Representatives from both the brokerage industry and the registered investment advisory side of the advice business expect the Securities and Exchange Commission to produce some kind of proposal this year for a fiduciary standard for brokers.
And both agreed that simply requiring brokers to disclose potential conflicts of interest will not satisfy the need for an effective fiduciary standard.
The topic was the focus of a panel discussion at TD Ameritrade Institutional's LINC 2018 conference in Orlando on Friday.
"Our position is, you cannot disclose away your fiduciary duty," said Karen Barr, CEO of the Investment Adviser Association. "Disclosure does not absolve you from acting in the best interest of your client. If the SEC cannot come up with a standard for broker-dealers that is robust enough that brokers giving advice should act in best interest of clients, then brokerage reps should not hold themselves out as financial advisers."
"We think the path forward is to focus on a best-interest standard for broker-dealers," said Kevin Carroll, managing director and associate general counsel at the Securities Industry and Financial Markets Association, whch represents brokers. However, he said he opposed the idea of having titling requirements. "You could think of an infinite number of titles a broker could fall back on," he said.

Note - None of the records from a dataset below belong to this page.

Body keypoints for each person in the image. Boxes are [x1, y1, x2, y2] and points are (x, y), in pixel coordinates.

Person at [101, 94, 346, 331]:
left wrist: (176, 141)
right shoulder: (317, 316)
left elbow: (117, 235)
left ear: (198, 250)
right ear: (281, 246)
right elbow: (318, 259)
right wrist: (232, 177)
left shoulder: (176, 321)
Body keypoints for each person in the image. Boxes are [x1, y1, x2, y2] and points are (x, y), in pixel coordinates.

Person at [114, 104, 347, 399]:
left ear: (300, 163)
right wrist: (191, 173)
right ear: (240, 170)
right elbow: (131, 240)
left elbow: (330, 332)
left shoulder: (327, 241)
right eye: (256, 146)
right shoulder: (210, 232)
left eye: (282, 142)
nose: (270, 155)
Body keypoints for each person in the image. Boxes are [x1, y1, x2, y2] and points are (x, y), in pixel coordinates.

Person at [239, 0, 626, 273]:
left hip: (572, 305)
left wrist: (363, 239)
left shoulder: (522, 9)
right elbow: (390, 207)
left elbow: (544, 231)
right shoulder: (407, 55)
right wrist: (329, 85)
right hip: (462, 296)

"Our current position is we would like to see the SEC address this just under the 1934 Act for broker-dealers, and leave Investment Advisers Act alone," said Ms. Barr.

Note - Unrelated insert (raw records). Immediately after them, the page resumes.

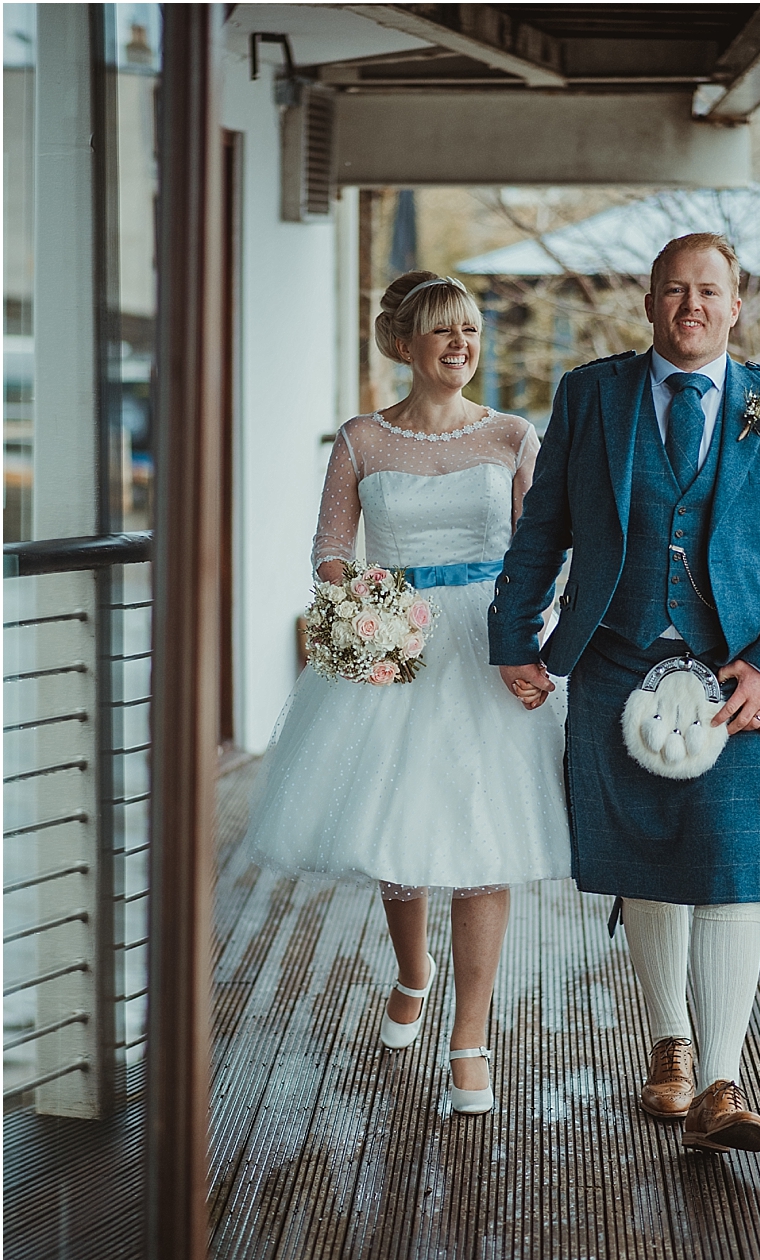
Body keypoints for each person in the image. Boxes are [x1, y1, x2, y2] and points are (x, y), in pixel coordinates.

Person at [489, 232, 760, 1155]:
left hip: (736, 674)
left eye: (709, 291)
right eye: (674, 290)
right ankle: (669, 1046)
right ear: (650, 302)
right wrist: (512, 635)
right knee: (648, 863)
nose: (692, 306)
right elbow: (544, 531)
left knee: (733, 868)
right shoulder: (593, 394)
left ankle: (723, 1079)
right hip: (614, 656)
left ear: (737, 304)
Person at [245, 270, 570, 1116]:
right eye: (442, 333)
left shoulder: (509, 436)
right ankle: (412, 968)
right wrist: (352, 600)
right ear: (404, 345)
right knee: (398, 825)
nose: (462, 346)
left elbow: (543, 548)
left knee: (483, 837)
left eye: (470, 331)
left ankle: (470, 1037)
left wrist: (533, 635)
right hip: (398, 639)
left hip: (487, 644)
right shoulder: (361, 439)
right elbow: (330, 541)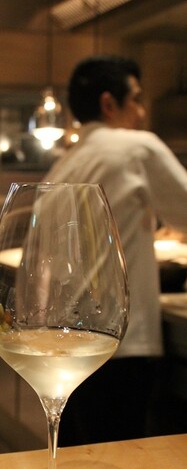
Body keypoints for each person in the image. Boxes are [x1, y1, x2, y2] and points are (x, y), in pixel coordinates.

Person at [45, 54, 187, 446]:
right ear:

"We believe an SEC best-interest standard could form the basis for relief from the DOL rule," said Mr. Carroll. "We are hoping the DOL rule will be stricken in its entirety."
Although they expect the SEC to come forward with a proposal, netither thinks that any real action beyond triggering "hundreds or thousands" of comment letters will come of it.

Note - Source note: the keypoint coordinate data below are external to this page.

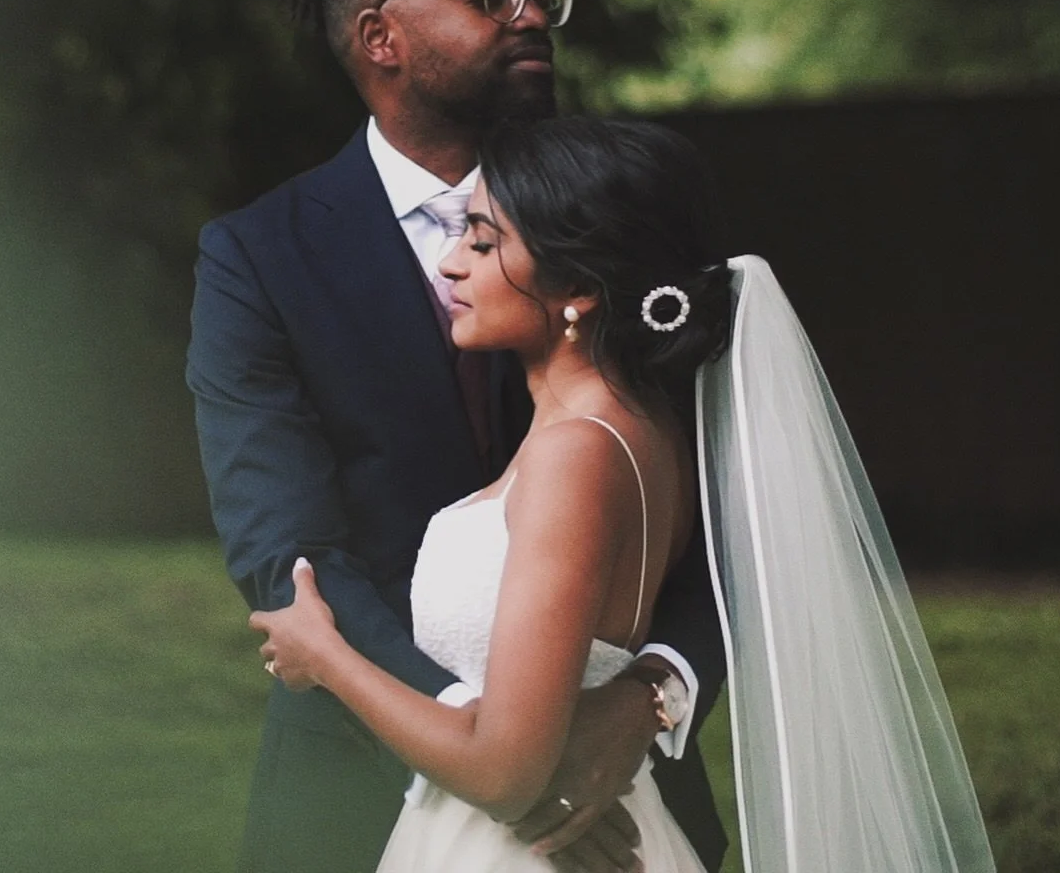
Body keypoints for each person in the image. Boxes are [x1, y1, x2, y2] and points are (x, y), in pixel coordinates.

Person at [252, 118, 999, 873]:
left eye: (482, 241)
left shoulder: (577, 454)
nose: (450, 265)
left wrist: (326, 655)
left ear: (577, 286)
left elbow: (504, 775)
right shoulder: (640, 430)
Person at [187, 0, 727, 873]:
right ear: (381, 38)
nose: (531, 12)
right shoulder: (257, 258)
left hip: (625, 797)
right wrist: (492, 752)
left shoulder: (618, 207)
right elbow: (286, 549)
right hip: (354, 795)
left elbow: (729, 503)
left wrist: (654, 692)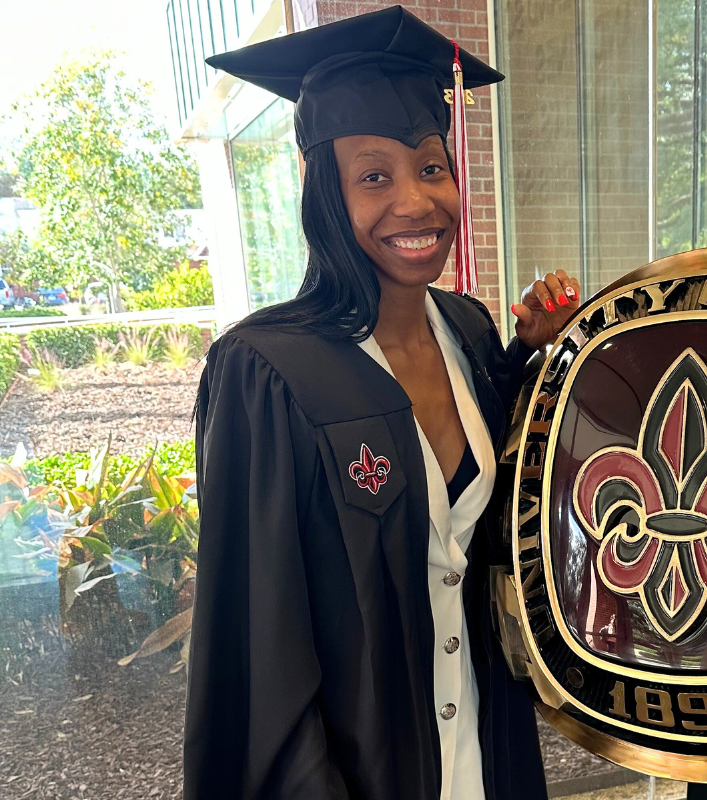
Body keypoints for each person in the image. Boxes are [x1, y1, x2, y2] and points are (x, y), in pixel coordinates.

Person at [186, 7, 580, 799]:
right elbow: (260, 641)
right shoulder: (266, 372)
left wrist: (529, 353)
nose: (415, 201)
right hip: (360, 771)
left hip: (486, 744)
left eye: (431, 168)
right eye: (374, 175)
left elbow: (483, 490)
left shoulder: (467, 331)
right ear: (318, 188)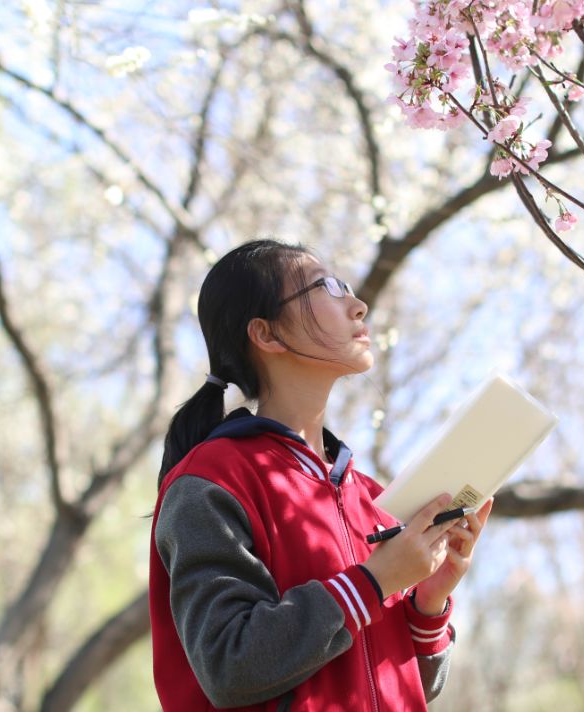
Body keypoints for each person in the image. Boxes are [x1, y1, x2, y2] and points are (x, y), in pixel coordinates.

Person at [149, 238, 493, 711]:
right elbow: (229, 664)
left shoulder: (371, 498)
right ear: (266, 335)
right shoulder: (211, 480)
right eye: (325, 288)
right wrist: (373, 582)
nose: (357, 305)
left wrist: (427, 601)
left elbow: (412, 684)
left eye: (346, 286)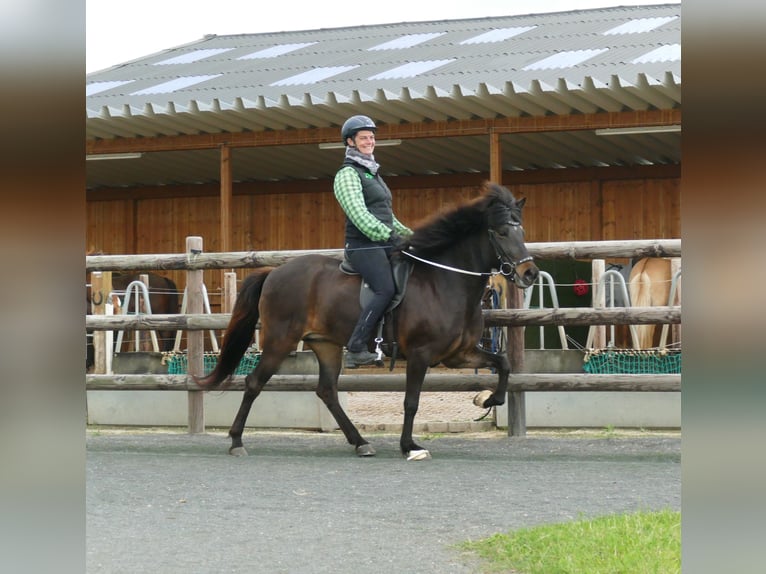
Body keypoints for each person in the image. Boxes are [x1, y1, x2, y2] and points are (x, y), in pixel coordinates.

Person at [333, 115, 412, 368]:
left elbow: (388, 217)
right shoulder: (347, 174)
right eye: (364, 137)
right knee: (385, 289)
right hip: (363, 246)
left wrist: (412, 236)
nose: (370, 141)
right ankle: (356, 347)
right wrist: (387, 235)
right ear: (351, 142)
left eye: (371, 137)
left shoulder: (372, 173)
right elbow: (358, 213)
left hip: (383, 242)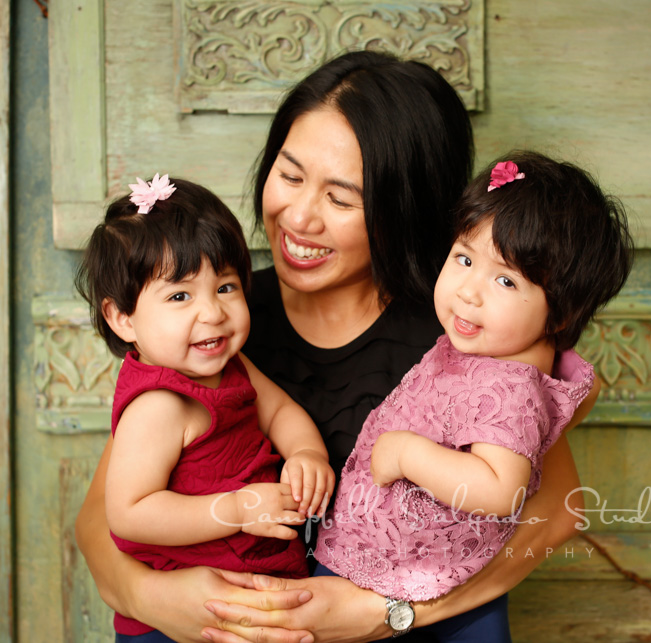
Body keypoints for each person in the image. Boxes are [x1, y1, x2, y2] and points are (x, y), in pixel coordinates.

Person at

Knut Rostad, president of the Institute for the Fiduciary Standard, attended the session and said he is worried the direction the SEC is taking.
"I think the SEC is going to act sooner rather than later, but I'm fearful that the SEC has focused so much on disclosure," he added. "That's worrisome, in terms of what we might see. A disclosure-based regime is just a very small piece."
Tom Nally, TD Ameritrade Institutional president, who did not sit in on the session, commented afterward that the issue is less about writing new regulations than it is about enforcement of existing regulations.
"It's not that the regulations are broken, it's the enforcement of the rules that's the problem," he said. "Our enforcement agencies have allowed people to present themselves as advisers but not required them to be registered under rules for advisers. That has caused these endless debates."